# Murrells Inlet South Jetty - First Timer



## ZJGMoparman

I have been doing quite a bit of reading about fishing the Murrells inlet jetty and have a few questions for some of you that have fished them before. I mainly surf fish and occasionally will do a little pier fishing.

Based on what I have read, to get to the south jetty, I can pay the $5 fee to get into Huntington Beach State Park for the day and then park in the closest parking lot to the jetty. I then would have to walk approximately 1.5 miles North to get to the jetty. Is this walk on the beach, or is there a path?

If I fish the South Jetty, is it possible and does it make sense to bring an aluminum fishing cart to haul my gear? I'm sure I would need multiple rods, a cooler, as well as some tackle. This leads me to my next question: How many rods/ different setups would you try to take? I was thinking about trying to take the following:

1. 10 ft Surf Rod w/ fish finder rig​2. 8 ft Metals/ gotchas rod​3. 7.5 ft Soft Plastics/ flounder rod​
When looking at the satellite image of the jetty, it looks like the South Jetty is paved almost the full length of the jetty. That being said, I could safely fish anywhere on the jetty and not have to worry about the tides. Also, with the jetty being much higher than the water level, do most people use a net to land larger fish? If so, what kind of net is best?

I know I am asking a lot of questions. I have never fished a jetty and am trying to gather as much information as possible before I go. I want to be prepared. I am looking at trying to make a trip to Murrell's inlet around the end of May. Are there any specific species of fish that I should try to gear up for this time of year? I am really interested in Spanish, Flounder, Trout, and Reds.

**ENTRIES SHOWN:**
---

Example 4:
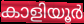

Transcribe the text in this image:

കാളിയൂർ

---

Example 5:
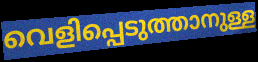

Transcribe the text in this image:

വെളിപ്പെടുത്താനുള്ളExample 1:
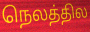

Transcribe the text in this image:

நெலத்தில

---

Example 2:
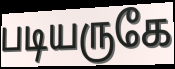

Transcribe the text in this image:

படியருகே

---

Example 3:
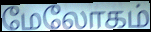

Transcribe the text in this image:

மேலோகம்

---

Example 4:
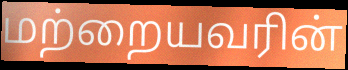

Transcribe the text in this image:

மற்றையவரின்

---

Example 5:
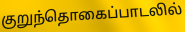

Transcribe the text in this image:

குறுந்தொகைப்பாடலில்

---

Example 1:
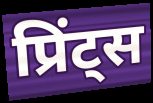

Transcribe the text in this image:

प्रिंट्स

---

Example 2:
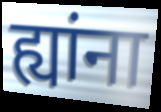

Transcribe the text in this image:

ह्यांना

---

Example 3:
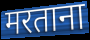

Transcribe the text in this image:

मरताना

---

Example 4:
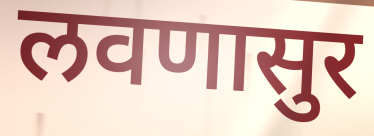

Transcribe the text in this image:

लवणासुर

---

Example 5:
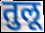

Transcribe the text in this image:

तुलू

* * *

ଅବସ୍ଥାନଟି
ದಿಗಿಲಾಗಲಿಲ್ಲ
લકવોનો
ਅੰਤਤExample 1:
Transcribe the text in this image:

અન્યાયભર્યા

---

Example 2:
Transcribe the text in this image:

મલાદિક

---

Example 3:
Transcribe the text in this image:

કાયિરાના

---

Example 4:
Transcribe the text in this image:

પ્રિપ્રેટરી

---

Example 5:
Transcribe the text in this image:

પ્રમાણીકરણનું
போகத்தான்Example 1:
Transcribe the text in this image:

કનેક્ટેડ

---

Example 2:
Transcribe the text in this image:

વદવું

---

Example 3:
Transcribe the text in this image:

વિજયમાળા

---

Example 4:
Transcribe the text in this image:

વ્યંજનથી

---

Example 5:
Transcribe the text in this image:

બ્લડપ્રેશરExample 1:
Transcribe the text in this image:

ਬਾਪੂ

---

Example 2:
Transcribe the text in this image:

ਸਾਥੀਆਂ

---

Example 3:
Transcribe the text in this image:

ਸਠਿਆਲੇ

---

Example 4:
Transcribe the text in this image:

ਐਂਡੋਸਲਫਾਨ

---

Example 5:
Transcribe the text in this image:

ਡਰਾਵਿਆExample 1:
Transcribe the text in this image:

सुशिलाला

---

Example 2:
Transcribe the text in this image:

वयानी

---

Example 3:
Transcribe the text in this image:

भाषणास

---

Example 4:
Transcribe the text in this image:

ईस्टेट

**WRITTEN PROBLEM:**
Reproduce the part of the jetty fishing post starting with "## ZJGMoparman" and going on through "little pier fishing.". The items play no part in what comes next.

**COMPLETE RESPONSE:**
## ZJGMoparman

I have been doing quite a bit of reading about fishing the Murrells inlet jetty and have a few questions for some of you that have fished them before. I mainly surf fish and occasionally will do a little pier fishing.